• Exercise: Across the entries below, how many lines include the word "align"? Reply with only the number.

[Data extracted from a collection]
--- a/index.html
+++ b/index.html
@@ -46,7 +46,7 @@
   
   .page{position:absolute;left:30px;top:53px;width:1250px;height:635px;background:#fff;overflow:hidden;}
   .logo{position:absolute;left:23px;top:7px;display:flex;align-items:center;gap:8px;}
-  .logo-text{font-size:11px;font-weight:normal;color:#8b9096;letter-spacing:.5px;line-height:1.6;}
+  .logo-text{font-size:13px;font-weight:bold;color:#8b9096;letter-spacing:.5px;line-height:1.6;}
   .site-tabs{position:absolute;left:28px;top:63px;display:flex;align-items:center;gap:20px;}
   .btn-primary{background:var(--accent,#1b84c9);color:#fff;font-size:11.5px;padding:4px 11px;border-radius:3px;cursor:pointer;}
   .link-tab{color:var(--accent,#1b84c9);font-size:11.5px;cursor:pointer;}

* * *

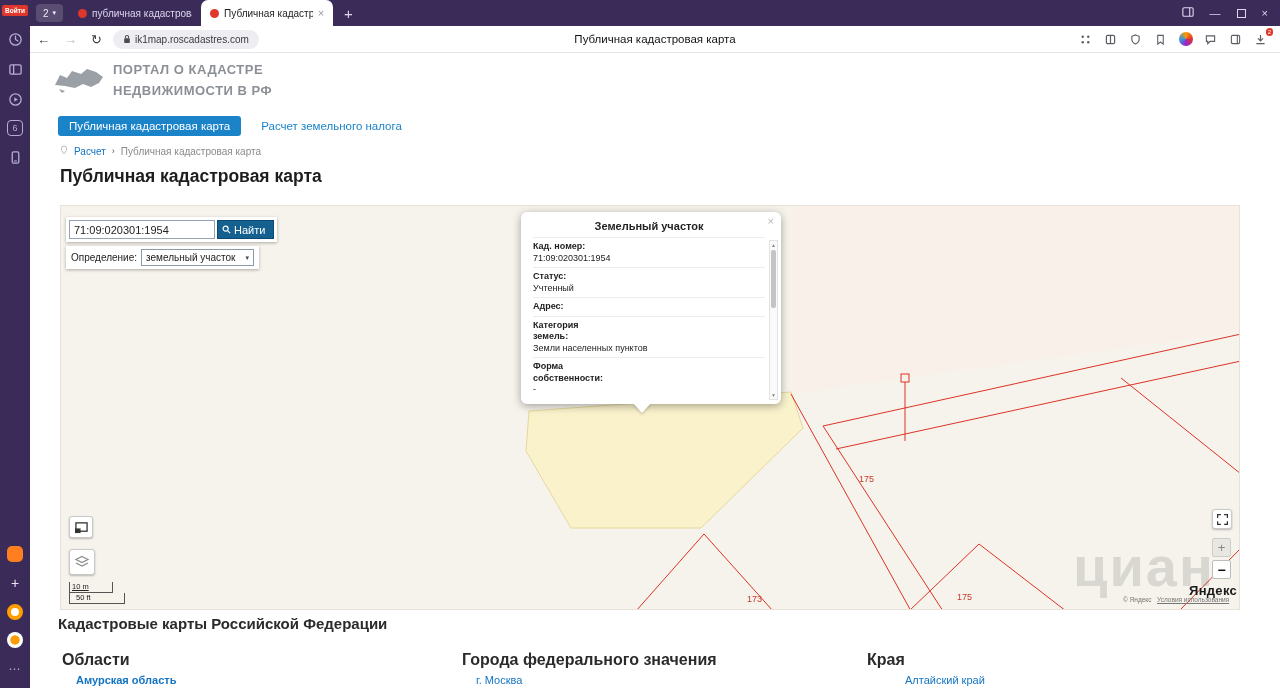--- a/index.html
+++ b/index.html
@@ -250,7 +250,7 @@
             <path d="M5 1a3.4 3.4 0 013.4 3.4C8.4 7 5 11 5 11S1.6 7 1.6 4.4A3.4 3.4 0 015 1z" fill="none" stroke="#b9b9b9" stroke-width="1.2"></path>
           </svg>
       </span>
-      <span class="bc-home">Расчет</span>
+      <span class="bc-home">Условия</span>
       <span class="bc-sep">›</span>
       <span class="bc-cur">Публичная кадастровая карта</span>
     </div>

• The completed task: 2